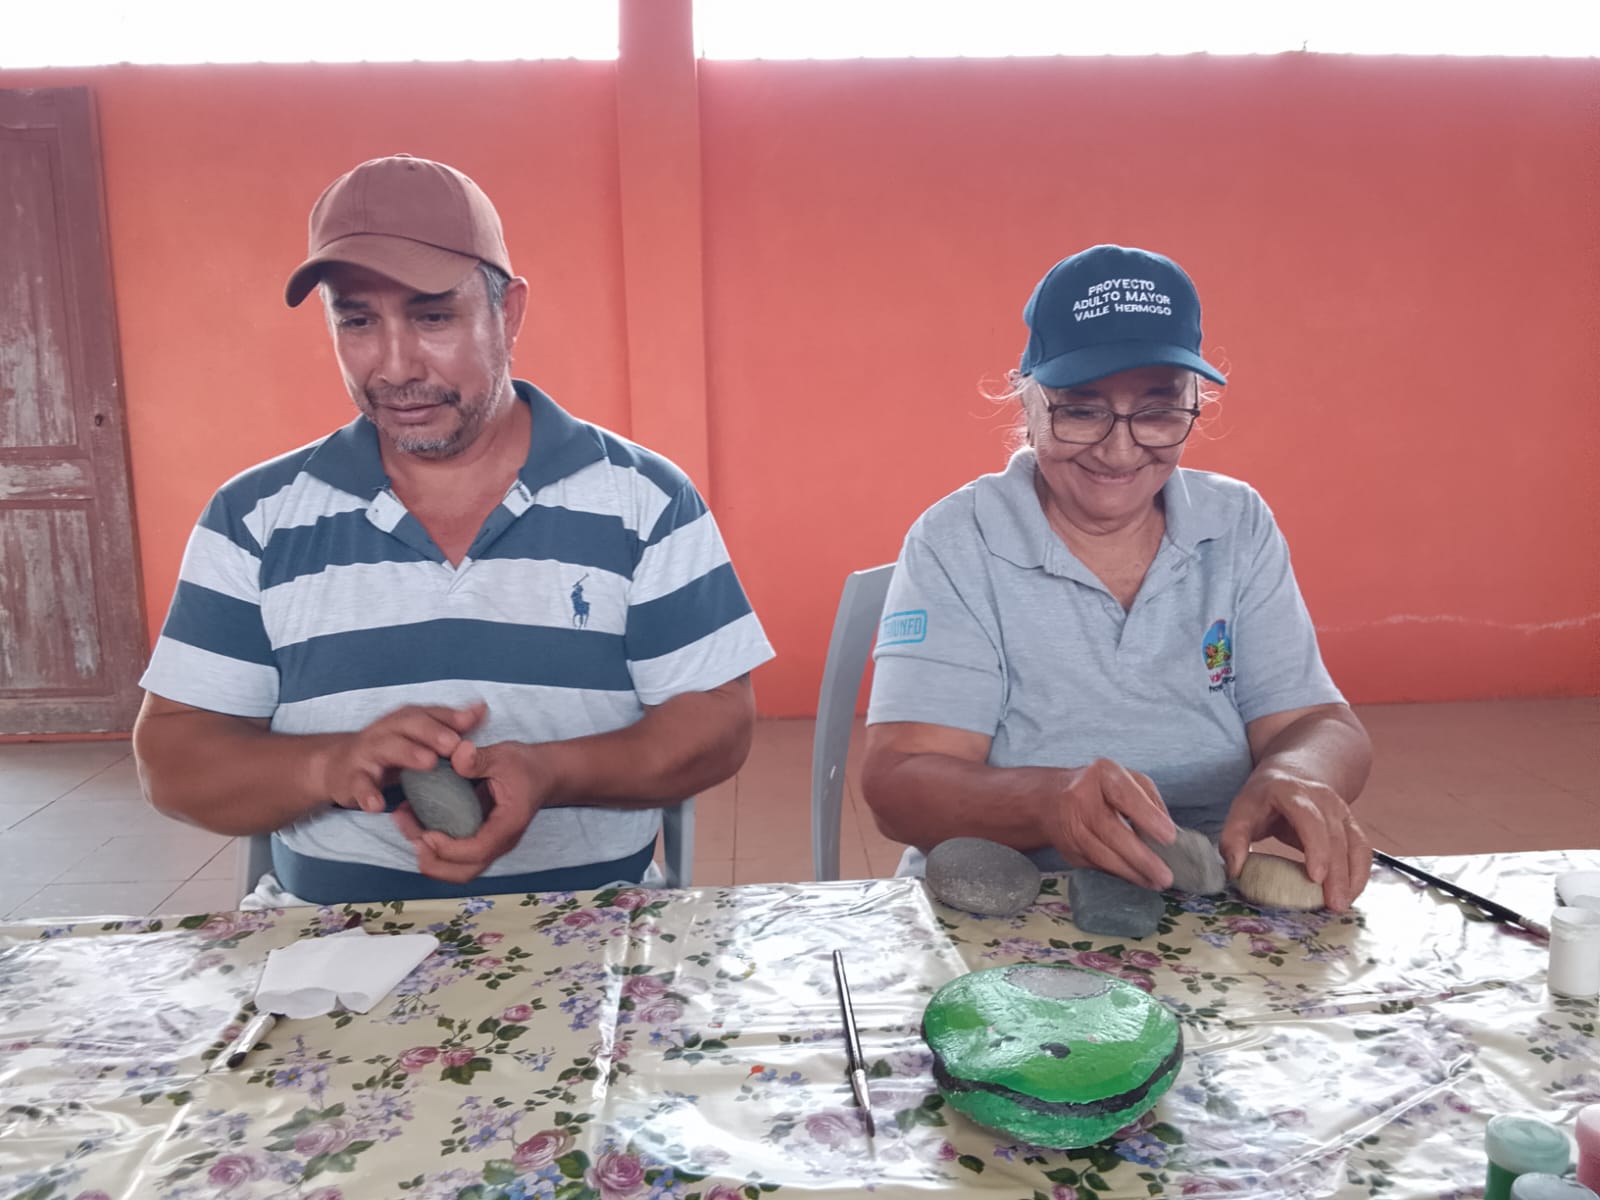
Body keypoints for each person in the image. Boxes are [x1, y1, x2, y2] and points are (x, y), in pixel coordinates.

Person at [133, 154, 774, 904]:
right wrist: (329, 765)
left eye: (433, 316)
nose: (395, 365)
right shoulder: (256, 518)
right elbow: (172, 759)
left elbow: (717, 724)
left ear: (509, 314)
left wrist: (551, 773)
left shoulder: (643, 500)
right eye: (357, 320)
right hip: (324, 933)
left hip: (594, 927)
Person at [861, 244, 1373, 911]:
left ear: (1194, 405)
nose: (1120, 449)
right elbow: (898, 782)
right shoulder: (962, 539)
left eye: (1157, 412)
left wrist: (1298, 773)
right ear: (1029, 402)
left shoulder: (1235, 524)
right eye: (1082, 410)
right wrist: (1045, 804)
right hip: (1013, 897)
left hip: (1207, 896)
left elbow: (1318, 721)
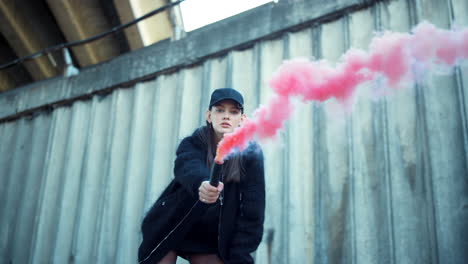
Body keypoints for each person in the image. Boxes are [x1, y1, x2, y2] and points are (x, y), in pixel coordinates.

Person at [138, 88, 265, 264]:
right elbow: (187, 165)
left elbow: (253, 212)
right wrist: (202, 184)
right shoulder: (192, 143)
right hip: (170, 225)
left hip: (209, 238)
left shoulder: (251, 155)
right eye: (219, 110)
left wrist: (240, 256)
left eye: (233, 111)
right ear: (209, 115)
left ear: (242, 119)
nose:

■ Exercise prompt ■
Word for word, repeat all the data, but not its images.

■ Result below ■
Body keypoints for each person in the image. Boxes are [x1, y1, x2, y2] and points are (x, y), in pixel coordinates.

Person at [133, 154, 774, 904]:
right wrist: (329, 765)
left eye: (433, 316)
nose: (395, 365)
right shoulder: (256, 518)
right elbow: (172, 759)
left elbow: (717, 724)
left ear: (509, 314)
left wrist: (551, 773)
left shoulder: (643, 500)
right eye: (357, 320)
right hip: (324, 933)
left hip: (594, 927)
Person at [861, 244, 1373, 911]:
left ear: (1194, 405)
nose: (1120, 449)
right elbow: (898, 782)
right shoulder: (962, 539)
left eye: (1157, 412)
left wrist: (1298, 773)
right ear: (1029, 402)
left shoulder: (1235, 524)
right eye: (1082, 410)
right wrist: (1045, 804)
right hip: (1013, 897)
left hip: (1207, 896)
left elbow: (1318, 721)
Body keypoints for each person in the image. Boxes are [x1, y1, x2, y2] and points are (x, y), in pixel coordinates.

Person at [138, 88, 265, 264]:
right elbow: (187, 165)
left elbow: (253, 212)
right wrist: (202, 184)
right shoulder: (192, 143)
right hip: (170, 225)
left hip: (209, 238)
left shoulder: (251, 155)
right eye: (219, 110)
left wrist: (240, 256)
left eye: (233, 111)
right ear: (209, 115)
left ear: (242, 119)
nose:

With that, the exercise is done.